Task to complete: Which lines in the data below contain the string "класса"? Gather and copy each of them, treating uppercase and lowercase as different.

Source records:
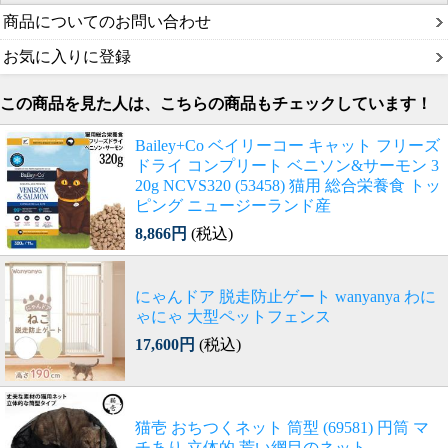
商品についてのお問い合わせ
お気に入りに登録
この商品を見た人は、こちらの商品もチェックしています！
Bailey+Co ベイリーコー キャット フリーズ
ドライ コンプリート ベニソン&サーモン 3
20g NCVS320 (53458) 猫用 総合栄養食 トッ
ピング ニュージーランド産
8,866円
(税込)
にゃんドア 脱走防止ゲート wanyanya わに
ゃにゃ 大型ペットフェンス
17,600円
(税込)
猫壱 おちつくネット 筒型 (69581) 円筒 マ
チあり 立体的 荒い網目のネット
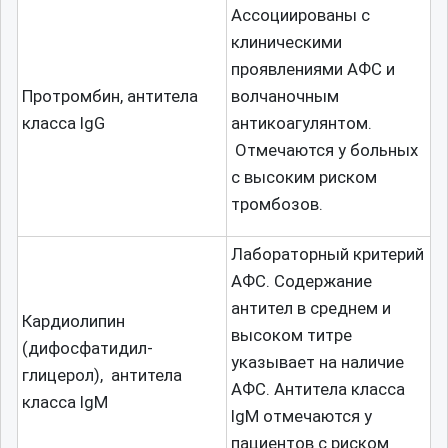
Ассоциированы с
клиническими
проявлениями АФС и
Протромбин, антитела
волчаночным
класса IgG
антикоагулянтом.
Отмечаются у больных
с высоким риском
тромбозов.
Лабораторный критерий
АФС. Содержание
антител в среднем и
Кардиолипин
высоком титре
(дифосфатидил-
указывает на наличие
глицерол), антитела
АФС. Антитела класса
класса IgM
IgM отмечаются у
пациентов с риском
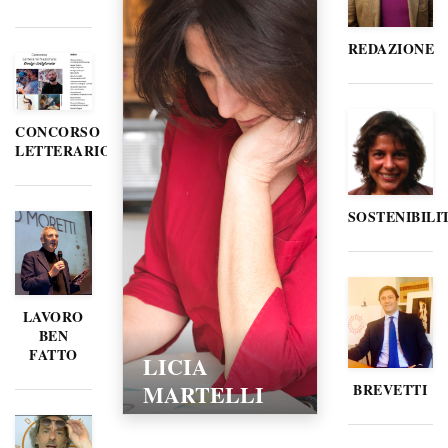
REDAZIONE
CONCORSO
LETTERARIO
SOSTENIBILI
LAVORO
BEN
FATTO
LICIA
MARTELLI
BREVETTI
15/02/2016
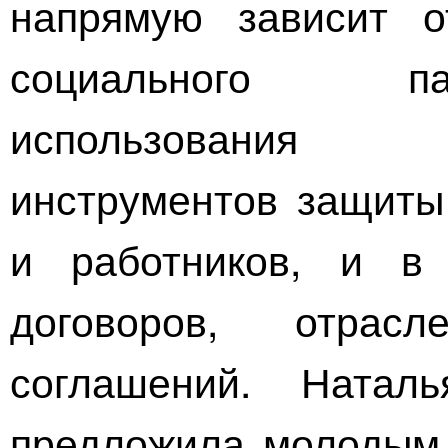
напрямую зависит о
социального па
использования 
инструментов защит
и работников, и в 
договоров, отрас
соглашений. Натал
предложила молодым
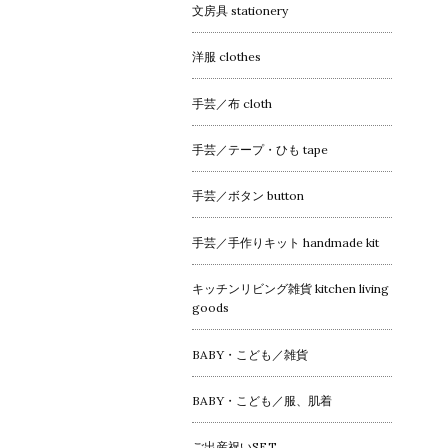
文房具 stationery
洋服 clothes
手芸／布 cloth
手芸／テープ・ひも tape
手芸／ボタン button
手芸／手作りキット handmade kit
キッチンリビング雑貨 kitchen living
goods
BABY・こども／雑貨
BABY・こども／服、肌着
ご出産祝いSET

Result for this exercise:
класса IgG
АФС. Антитела класса
класса IgM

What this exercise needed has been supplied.